### Goal of the exercise
Skip the pictures and restate, word for word, the lines from the one containing "Popularização do Teatro" to the end of the data below.

### Supplied entries
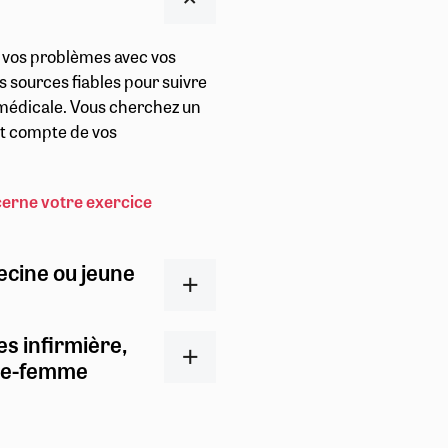
r vos problèmes avec vos
s sources fiables pour suivre
t médicale. Vous cherchez un
ent compte de vos
cerne votre exercice
ecine ou jeune
es infirmière,
ge-femme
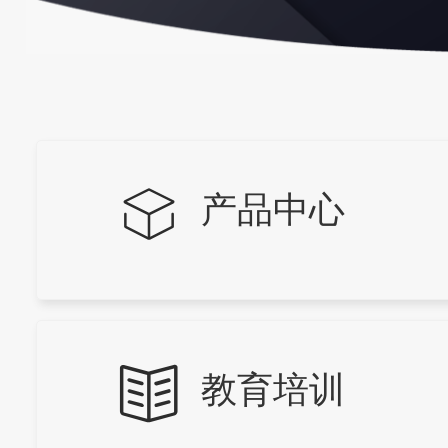
产品中心
教育培训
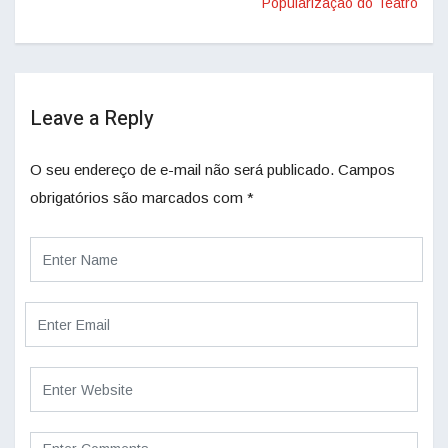
Popularização do Teatro
Leave a Reply
O seu endereço de e-mail não será publicado.
Campos
obrigatórios são marcados com
*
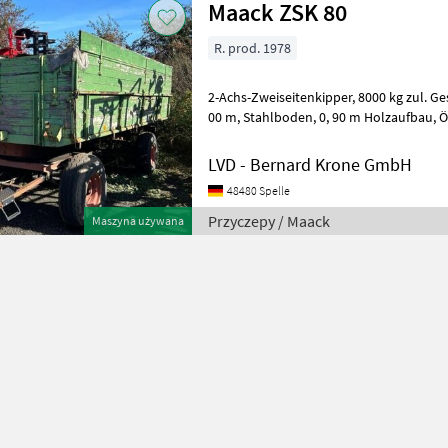
Maack ZSK 80
R. prod. 1978
2-Achs-Zweiseitenkipper, 8000 kg zul. Ges.-Gew., Brückenmaß: 5, 00 x 2,
00 m, Stahlboden, 0, 90 m Holzaufbau, Öl-Kippung, Kornschieber,
Auflaufbremse, mit ABE, Wywrotka
LVD - Bernard Krone GmbH
48480 Spelle
Przyczepy / Maack
Maszyna używana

### Output of the task
Popularização do Teatro
Leave a Reply
O seu endereço de e-mail não será publicado.
Campos
obrigatórios são marcados com
*
Maack ZSK 80
R. prod. 1978
2-Achs-Zweiseitenkipper, 8000 kg zul. Ges.-Gew., Brückenmaß: 5, 00 x 2,
00 m, Stahlboden, 0, 90 m Holzaufbau, Öl-Kippung, Kornschieber,
Auflaufbremse, mit ABE, Wywrotka
LVD - Bernard Krone GmbH
48480 Spelle
Przyczepy / Maack
Maszyna używana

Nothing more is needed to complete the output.